In fact, with some more background in probability theory, we can talk about the performance of quicksort on a random list of length \(n\), or equivalently, what happens when we always choose a random element to be the pivot in the partitioning step. This leads to a different form of running-time analysis known as average-case running time analysis. We can prove that quicksort has an average-case running time of \(\Theta(n \log n)\)—with smaller constant factors than mergesort’s \(\Theta(n \log n)\)—which indicates that the actual “bad” inputs for quicksort are quite rare. Doing an average-case running time analysis of quicksort is a common example used in CSC263/265!

There are some other interesting points we’ll make before wrapping up. The first is that there actually exists a linear-time algorithm for computing the median of a list of numbers.This is known as the median of medians algorithm, which we encourage you to look up! This means that we can always choose the median of the list as the pivot in quicksort’s partitioning step, making the worst-case running time \(\Theta(n \log n)\). However, even though this version of quicksort has a better worst-case running time, the extra steps used to calculate the median typically results in a slower running time for more inputs than simply choosing a random pivot. In practice, this version of quicksort is rarely used.

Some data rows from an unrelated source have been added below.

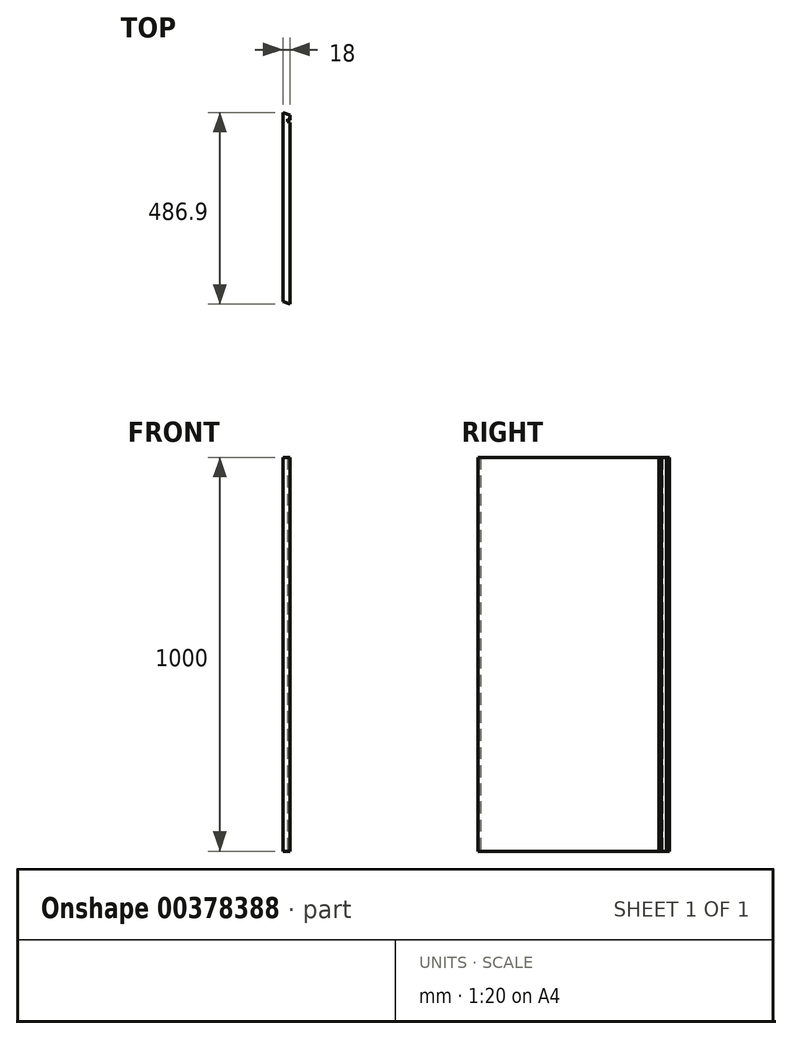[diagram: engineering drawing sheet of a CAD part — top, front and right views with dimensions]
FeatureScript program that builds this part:
annotation { "Feature Type Name" : "Feature", "Feature Type Description" : "" }
export const myFeature = defineFeature(function(context is Context, id is Id, definition is map)
    precondition{}
    {
        {
            var Q0;
            Q0=qCreatedBy(makeId("Top.planeOp"),FACE);
            var sketch = newSketch(context, id + "F0", { "sketchPlane" : qUnion([Q0])});
            skLineSegment(sketch, "E0.left", {"start": v(-9, 243.45) * mm, "end": v(-9, -236.55) * mm});
            skPoint(sketch, "E0.middle", {"position": v(0, 0) * mm});
            skLineSegment(sketch, "E1", {"start": v(-9, 243.45) * mm, "end": v(9, 236.55) * mm});
            skLineSegment(sketch, "E2", {"start": v(9, -243.45) * mm, "end": v(-9, -236.55) * mm});
            skLineSegment(sketch, "E3", {"start": v(9, 236.55) * mm, "end": v(9, 223.7) * mm});
            skLineSegment(sketch, "E4", {"start": v(9, 223.7) * mm, "end": v(3, 226) * mm});
            skLineSegment(sketch, "E5", {"start": v(3, 226) * mm, "end": v(3, 219.57) * mm});
            skLineSegment(sketch, "E6", {"start": v(3, 219.57) * mm, "end": v(9, 217.26) * mm});
            skLineSegment(sketch, "E7.trimOffspring", {"start": v(9, 217.26) * mm, "end": v(9, -243.45) * mm});
            skSolve(sketch);
        }
        {
            var Q0;
            Q0=qSketchRegion(id+"F0",true);
            extrude(context, id + "F1", {"entities" : qUnion([Q0]), "depth" : 1000 * mm});
        }
    });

And finally, we would be remiss if we didn’t answer the question that must be on your mind: what sorting algorithm do Python’s built-in sorted and list.sort functions use?! For many years Python used a sorting algorithm known as Timsort, which was invented by Tim Peters in 2002 specifically for the Python programming language. You might be disappointed that we didn’t cover that algorithm in this course, but in fact, Timsort is essentially a highly optimized version of mergesort. Timsort uses the same basic idea of merging sorted sublists, but does so in a much smarter and more efficient way than our mergesort implementation, and adds a few tweaks based on empirical tests. One of those tweaks is switching to insertion sort to sort small sublists, which again reveals how our asymptotic worst-case running time doesn’t tell the full story.

Starting with Python 3.11, released in 2022, Python has switched to a slightly more optimized algorithm called Powersort, with similar basic principles as Timsort.